Company with 235 radio stations infected with ransomware again. Why companies let this happen?

Over the last few hours a series of reports about a company that has become victim of a cyberattack have seized the attention of the cybersecurity community. Apparently the company affected is Entercom, a popular broadcaster in the state of Pennsylvania, US; founded more than 50 years ago, Entercom has 235 radio stations worldwide.

Last September Entercom had already been the victim of a cybersecurity incident, when a group of hackers infected the company’s servers with a ransomware variant, demanding more than $500k USD in exchange for restoring access to the compromised resources.

Apparently this time it is also a ransomware attack, detected during this week. According to early reports, the infection could have compromised the operation of multiple areas of the company, including back-office operations. Due to the affectations, the broadcaster has had to use pre-recorded radio shows.

Entercom has not revealed further details about the attack, although they acknowledge that their systems have collapsed due to the incident. A couple of days later, and with the help of a cybersecurity firm, Entercom restored the affected systems; however, various areas of the company keep experiencing some failures, such as in email service, access to some databases and support of digital platforms.

According to a representative of the company, after the last September cyberattack the company increased its cybersecurity budget, implementing multiple improvements that have allowed it to better deal with this new attack, so the recovery time and expenses were significantly reduced.

This new incident is just a further sample of the thousands of similar attacks targeting companies of any size across all industrial, service and public organization sectors.
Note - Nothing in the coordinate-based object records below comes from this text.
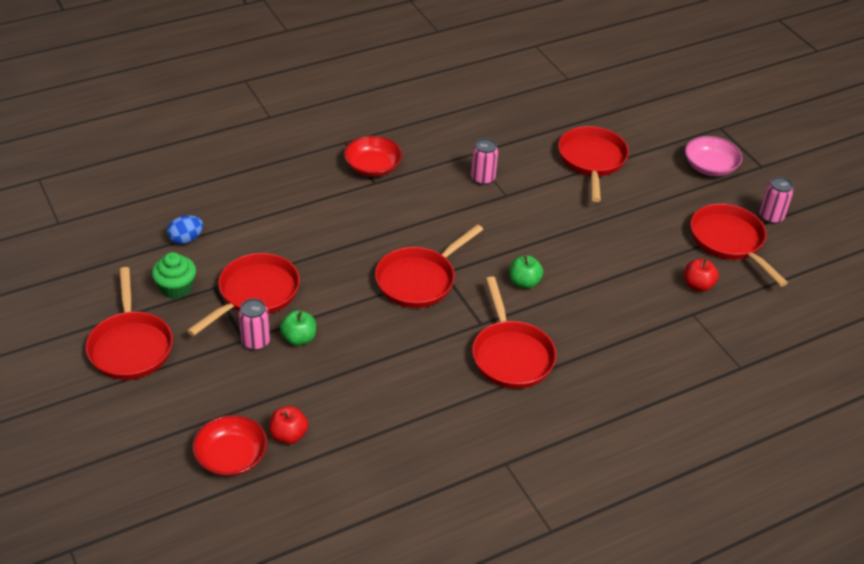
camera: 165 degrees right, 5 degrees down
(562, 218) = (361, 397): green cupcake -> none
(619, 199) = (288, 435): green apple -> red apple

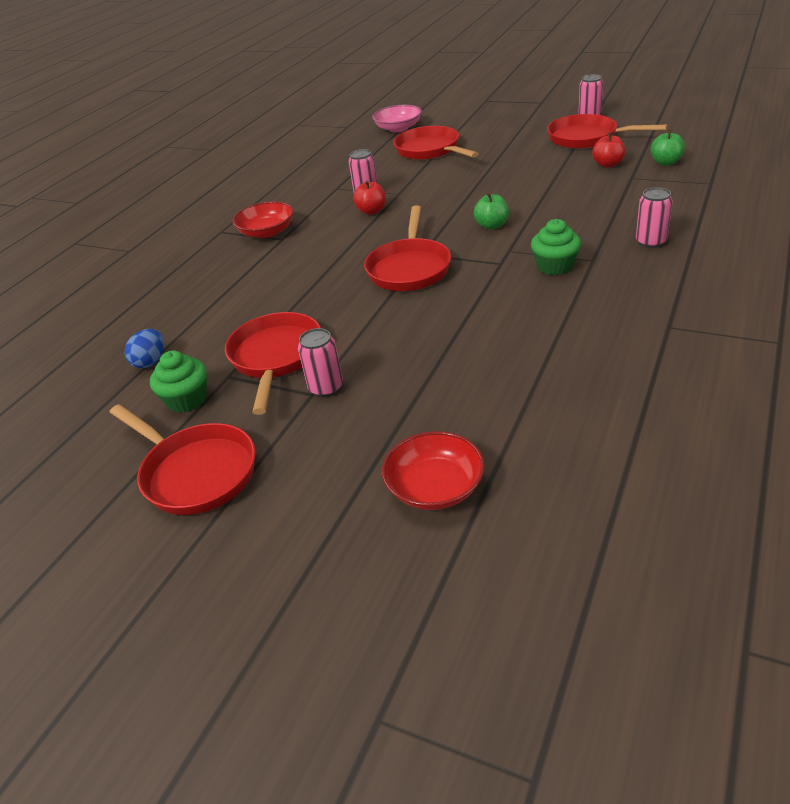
camera: 30 degrees left, 5 degrees down
(288, 435) = (463, 432): red apple -> red apple (372, 211)
(299, 338) = (364, 361): green apple -> green apple (665, 162)
(511, 355) = (555, 266): red pan -> green cupcake
(605, 387) = (651, 242): none -> pink can
(710, 167) = (511, 117): pink bowl -> pink bowl (398, 128)

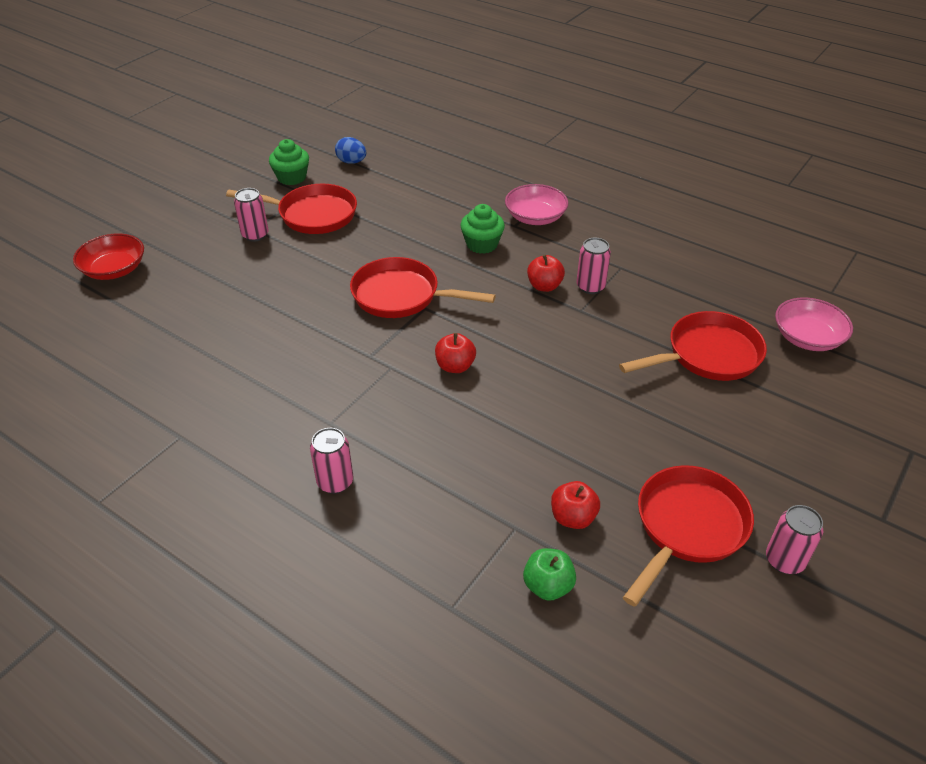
camera: 95 degrees right, 5 degrees up
(195, 472) = (212, 182): red pan -> none
(267, 232) = (535, 217): red bowl -> pink bowl
(492, 225) = (455, 366): green apple -> red apple
(555, 266) = (337, 391): green cupcake -> green cupcake (482, 244)

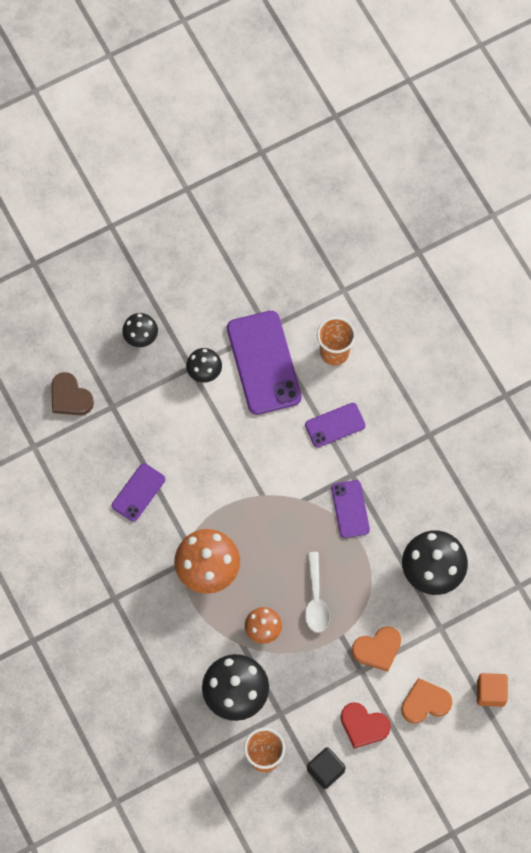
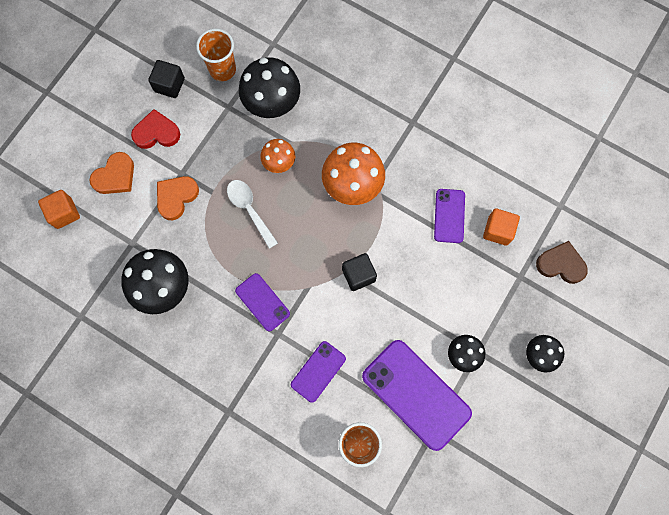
camera: 150 degrees right, 5 degrees up
(104, 455) = (498, 230): none -> orange cube
(252, 485) = (358, 275): none -> black cube

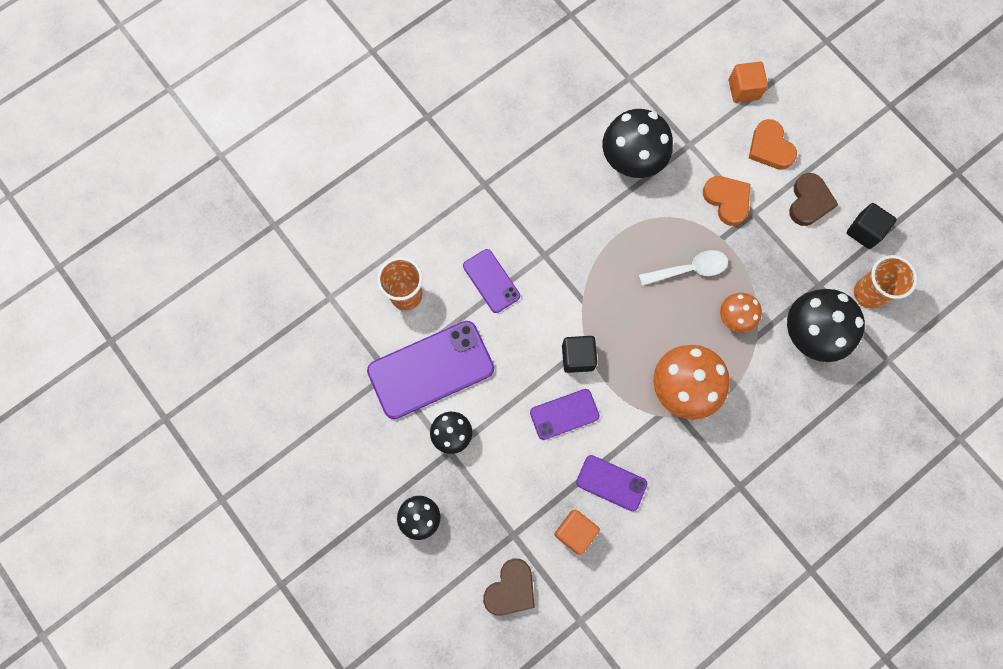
camera: 110 degrees right, 0 degrees up
(156, 133) = (809, 202): red heart -> brown heart
(262, 302) = (583, 250): purple phone -> purple phone (564, 414)

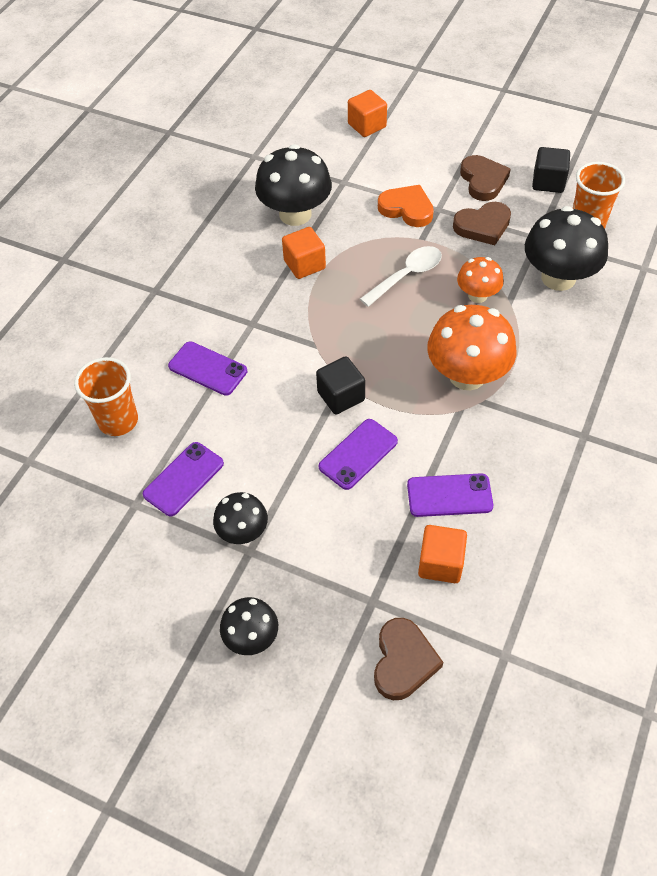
camera: 25 degrees left, 20 degrees down
(431, 369) = (183, 479): purple phone -> purple phone, size x0.54
(613, 217) = (304, 264): none -> orange cube
(770, 147) = (419, 156): orange heart -> none
(780, 250) = (483, 226): none -> brown heart

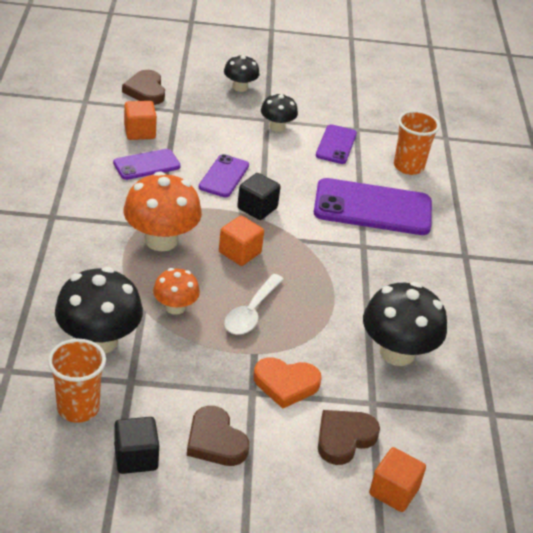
camera: 150 degrees right, 15 degrees down
(208, 369) = (372, 208): purple phone -> purple phone, size x1.84
(304, 264) = (353, 303): orange cube -> orange cube (240, 253)
(483, 226) = (195, 381): brown heart -> brown heart (344, 438)

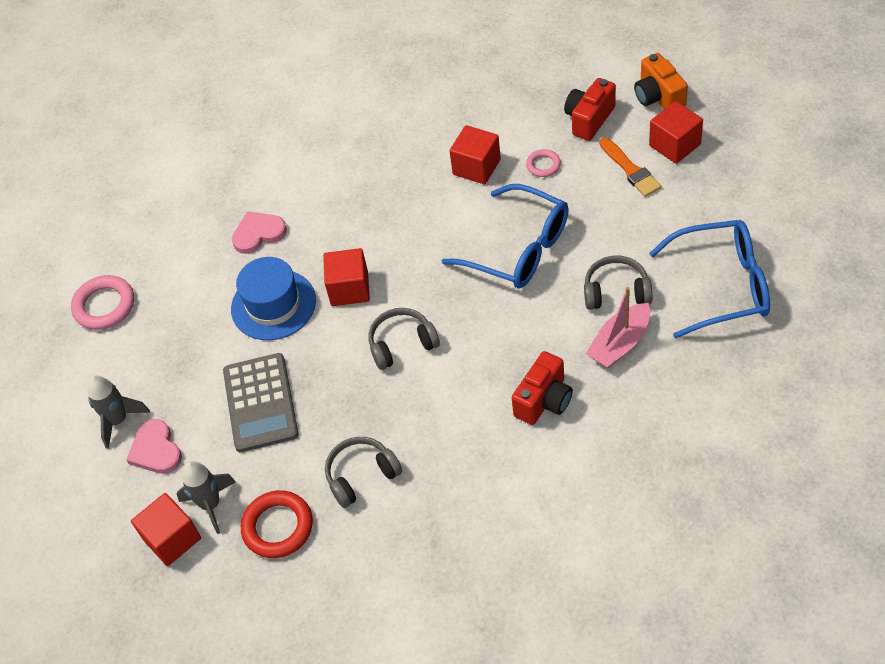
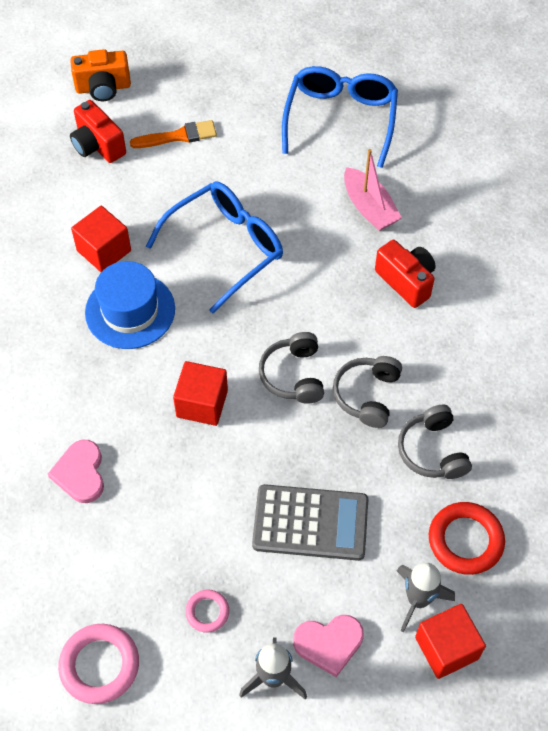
camera: 80 degrees left, 5 degrees up
(273, 305) = (188, 481): blue hat -> blue hat (130, 310)
(543, 165) = (134, 198): pink ring -> pink ring (207, 612)
(616, 291) = (311, 192): grey headphones -> grey headphones (367, 395)
(674, 145) = (167, 96): red cube -> none

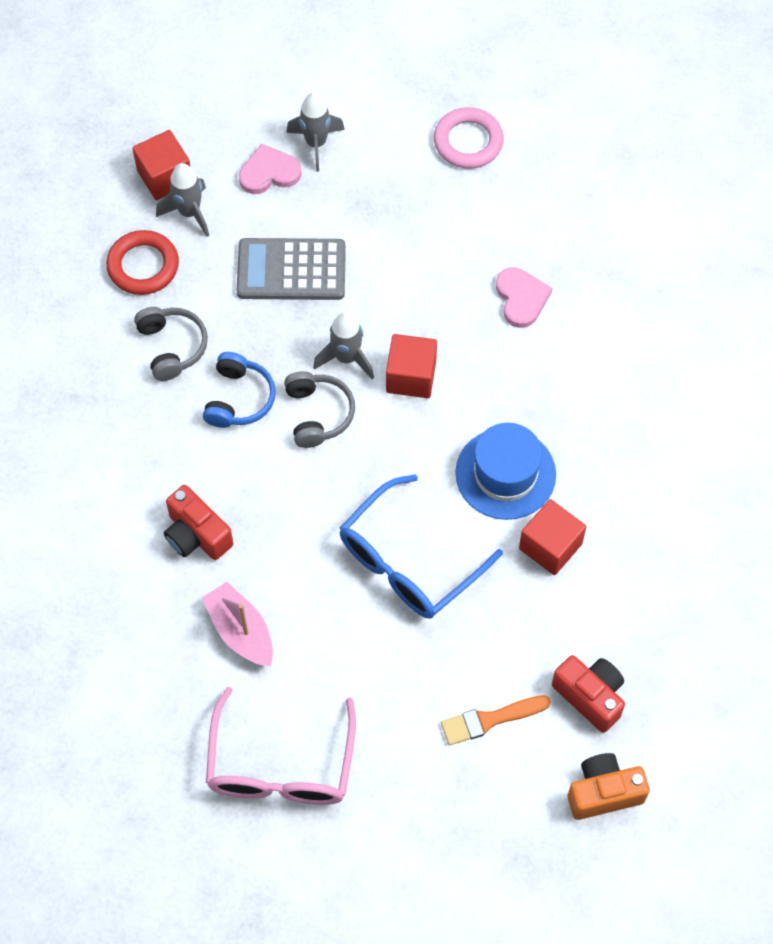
camera: 175 degrees right, 5 degrees up
(207, 612) = (380, 189): pink ring -> none
(262, 426) = (346, 358): none -> grey rocket
(340, 120) = (281, 765): blue glasses -> pink glasses
(367, 395) = (239, 399): grey headphones -> blue headphones

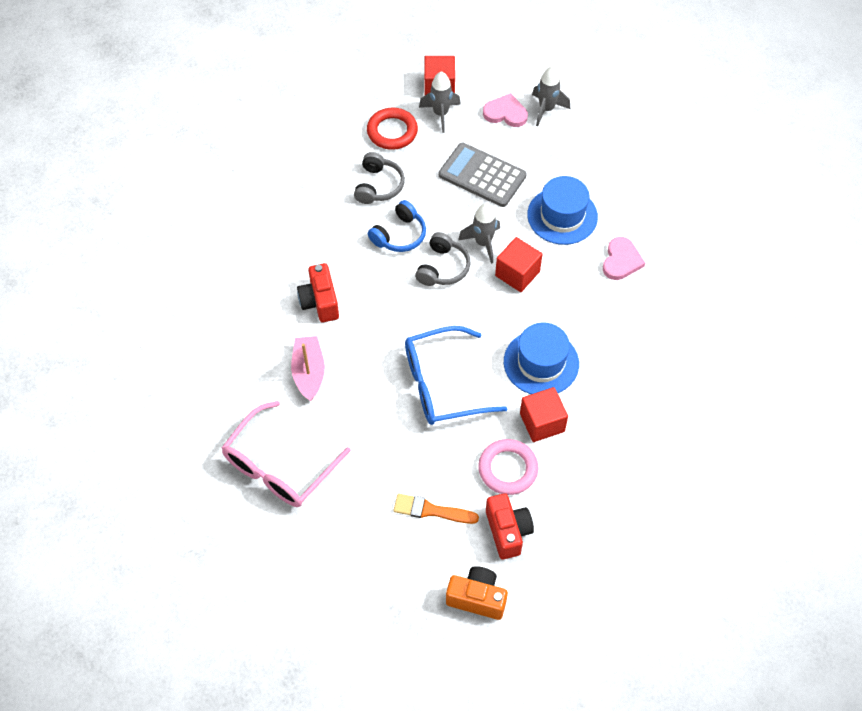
camera: 30 degrees right, 5 degrees down
(419, 275) = (562, 216): none -> blue hat
(468, 142) = (646, 151): pink ring -> pink ring (508, 469)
Another massive ransomware incident was recently reported to affect the operations of a major insurance company based in Canada, which suffered the shutdown of its 245 computer systems. According to a report by the International Institute of Cyber Security (IICS), more than 60 terabytes of information were encrypted due to this attack; in exchange for re-establishing access, cybercriminals demanded more than $1 million USD in Bitcoin, which is the most commonly used payment method in ransomware infection cases.

Due to the characteristics of these attacks prevention is critical, so it is recommended not to browse unsafe websites or interact with suspicious-looking emails with unsolicited attachments, creating security backups to prevent data loss is also recommended.